Why Suicide Prevention in the Workplace Makes Sense
One thing we know is true: few of us get through this life without periods of acute distress or a break with some form of mental illness. We also know that the burden of suicide is carried by the working aged population. For example, suicide is the second leading cause of death for people aged 25-34 and as other suicide rates are dropping (e.g., youth suicide rates), the rates among working aged men and women are rising. In order to combat this growing concern, we need to engage a wider circle in the suicide prevention movement. Workplaces are a logical choice given that so many people of working age are employed. Workplaces give people a sense of purpose and community – both psychological buffers to distress. They also usually have built in mechanisms for disseminating information about health risks and linking employees to resources, like Employee Assistance Programs. Co-workers usually have more face-time than neighbors or even family members, and may be able to pick up on changes in appearance, behavior or mood more quickly.
Five Simple Steps Workplaces Can Take to Prevent Suicide
While suicide prevention may seem like an intense endeavor for workplaces to take on, there are many prevention strategies that do not take much effort but yield tremendous results:
1. Promote the National Suicide Prevention Lifeline (1-800-273-8255). This toll-free hotline is free and accessible 24/7. Answered by certified crisis call centers, all calls are routed locally. For free materials visit their website:
2. Train Workplace Staff to Become Suicide Prevention Gatekeepers. In just over a lunch hour, employees at all level of a workplace can be taught how to identify warning signs and risk factors and help link distressed co-workers to appropriate care.
3. Offer Educational Programs on Mental Illness. Increase awareness about the signs and symptoms of depression, bipolar disorder, alcohol dependence and other mental illnesses that can lead to suicide. By offering stories of recovery and successful treatment, workplaces can let employees know that it’s okay to ask for help.
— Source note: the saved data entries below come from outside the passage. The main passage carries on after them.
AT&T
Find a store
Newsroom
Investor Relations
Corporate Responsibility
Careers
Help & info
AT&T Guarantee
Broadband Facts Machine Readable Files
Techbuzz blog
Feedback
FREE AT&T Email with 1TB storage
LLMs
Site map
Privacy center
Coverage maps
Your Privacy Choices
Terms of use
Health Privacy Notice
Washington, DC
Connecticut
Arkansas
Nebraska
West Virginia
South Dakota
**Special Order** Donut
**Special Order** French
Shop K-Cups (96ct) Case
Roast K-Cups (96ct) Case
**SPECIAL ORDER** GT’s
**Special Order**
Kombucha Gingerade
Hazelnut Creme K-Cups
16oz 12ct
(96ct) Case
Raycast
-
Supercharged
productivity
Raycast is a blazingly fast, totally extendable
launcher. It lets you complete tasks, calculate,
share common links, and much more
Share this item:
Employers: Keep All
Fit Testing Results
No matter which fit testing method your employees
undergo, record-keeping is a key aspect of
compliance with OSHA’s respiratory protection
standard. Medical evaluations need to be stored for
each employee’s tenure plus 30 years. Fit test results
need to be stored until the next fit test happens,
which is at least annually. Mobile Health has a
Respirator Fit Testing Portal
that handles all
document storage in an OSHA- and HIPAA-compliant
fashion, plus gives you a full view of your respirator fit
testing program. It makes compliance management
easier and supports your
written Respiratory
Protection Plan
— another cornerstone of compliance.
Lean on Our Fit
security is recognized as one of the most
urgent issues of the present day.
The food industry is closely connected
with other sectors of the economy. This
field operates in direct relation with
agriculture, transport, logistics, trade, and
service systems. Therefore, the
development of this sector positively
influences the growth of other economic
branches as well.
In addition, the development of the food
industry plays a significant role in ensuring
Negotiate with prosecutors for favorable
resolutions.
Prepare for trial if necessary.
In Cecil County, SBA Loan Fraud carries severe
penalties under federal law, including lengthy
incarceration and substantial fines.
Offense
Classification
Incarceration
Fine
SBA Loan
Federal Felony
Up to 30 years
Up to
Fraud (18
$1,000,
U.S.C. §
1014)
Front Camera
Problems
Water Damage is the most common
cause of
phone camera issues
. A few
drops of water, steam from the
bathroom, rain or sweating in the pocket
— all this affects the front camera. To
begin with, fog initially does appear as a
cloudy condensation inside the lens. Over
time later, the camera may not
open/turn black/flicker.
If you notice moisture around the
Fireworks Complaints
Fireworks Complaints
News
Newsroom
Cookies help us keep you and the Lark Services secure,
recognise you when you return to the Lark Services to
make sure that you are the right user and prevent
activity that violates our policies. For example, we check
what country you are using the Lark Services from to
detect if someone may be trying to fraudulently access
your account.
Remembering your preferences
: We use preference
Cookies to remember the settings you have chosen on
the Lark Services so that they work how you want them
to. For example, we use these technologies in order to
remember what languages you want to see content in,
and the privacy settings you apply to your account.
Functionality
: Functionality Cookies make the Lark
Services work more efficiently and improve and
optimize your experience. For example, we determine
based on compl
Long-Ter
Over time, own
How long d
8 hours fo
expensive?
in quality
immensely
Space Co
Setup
4. Reward Mental Wellness. Just as workplaces offer incentive programs for nutrition and fitness, we can also create motivation and opportunities to obtain optimal mental health. For example, employees can earn points when they take workshops on how to reduce stress or improve sleep.
5. Change the Conversation through Social Marketing. A multi-media campaign can let people know they are not alone if they are thinking about suicide, and that many resources exist to help.
As our workplaces shift from the industrial age to the information age to the conceptual age, we come to increasingly rely on our mental muscle to get us through our work day. Like any other muscle, our mental muscle can get injured or fatigued, and we can experience high levels of distress, sometimes leading to a suicide crisis. Workplaces can prepare for this in many ways and develop a comprehensive approach to reduce suicide risk and promote mental resiliency.